Money jokes
What are the similarities between Stephen Hawking and a bull?
They both charge.
Why did the man laugh when he only had just one nickel and one penny in his pocket?
He had a 6 cents of humor.
The orphan had to earn money because he/she didn't have parents to give him/her an allowance.
I like men like I like money, always getting lost under my bed.
Yo, Rob, you forgot to pay me cause you sucky sucky my thang.
AKA, you're up for adoption.
Memes
Q: What do you call a rich Asian? A: Dr.
How does a rapper keep their money safe?
In a RAP VAULT.
Why did the rapper become a banker?
Because he wanted to make some BIG BANK DEPOSITS!
Why did the rapper go to school?
To learn his ABCs (All 'Bout Cash)!
Did anyone around here lose a roll of twenty-dollar bills wrapped with a rubber band? Because we found the rubber band.

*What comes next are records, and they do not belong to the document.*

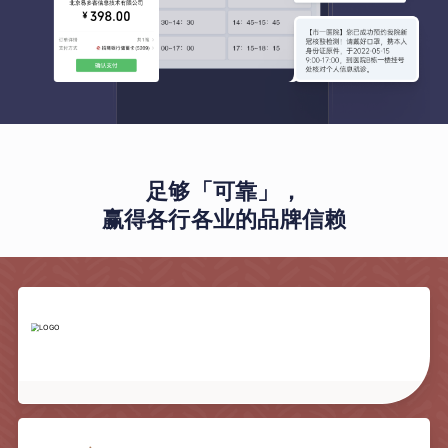
足够「可靠」，
赢得各行各业的品牌信赖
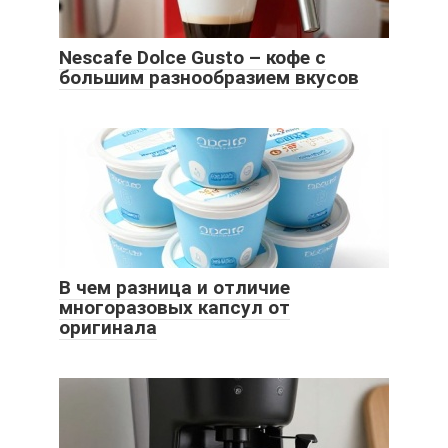
Nescafe Dolce Gusto – кофе с
большим разнообразием вкусов
В чем разница и отличие
многоразовых капсул от
оригинала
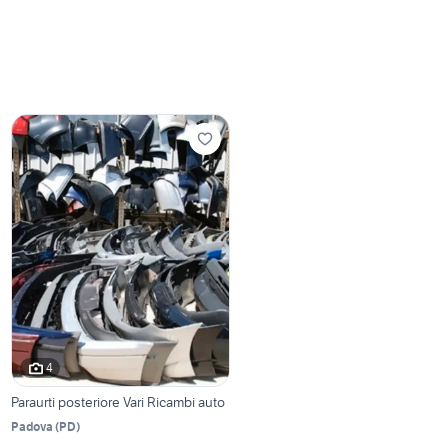
4
Paraurti posteriore Vari Ricambi auto
Padova
(
PD
)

What is the legal term for shoplifting?
10 fingers discount.
My wife and I watched the movie Indecent Proposal last night. Afterwards, I asked her if she'd sleep with Robert Redford for $1,000,000. She said, "Sure, but where am I gonna get that kind of money?"
Money, money, green, green. Money is all I need, need.
I bet Steven Hawking $100 if he could catch me.
As soon as he said yes, I climbed up the stairs.
Why do people have a lot of money and they have to spend it on jewelry 24/7 all the time?
My girlfriend is so stupid, she asked me if I wanted to shower with her to save money on our water bill, while we were staying at a hotel where we didn't even have to pay the water bill.
What's the difference between Rorochan and skydivers?
One does it for the cash, the other for the views.
Little Jim's friend told him that if he farts, he will give him a tenner. Little Jim tries to fart, but he poos himself, and he is bullied until he puts the poo on the bullies' face.
Why don't rappers ever gamble?
Because they're always dropping beats, not bets.
If brains were taxed, Slade would get a rebate.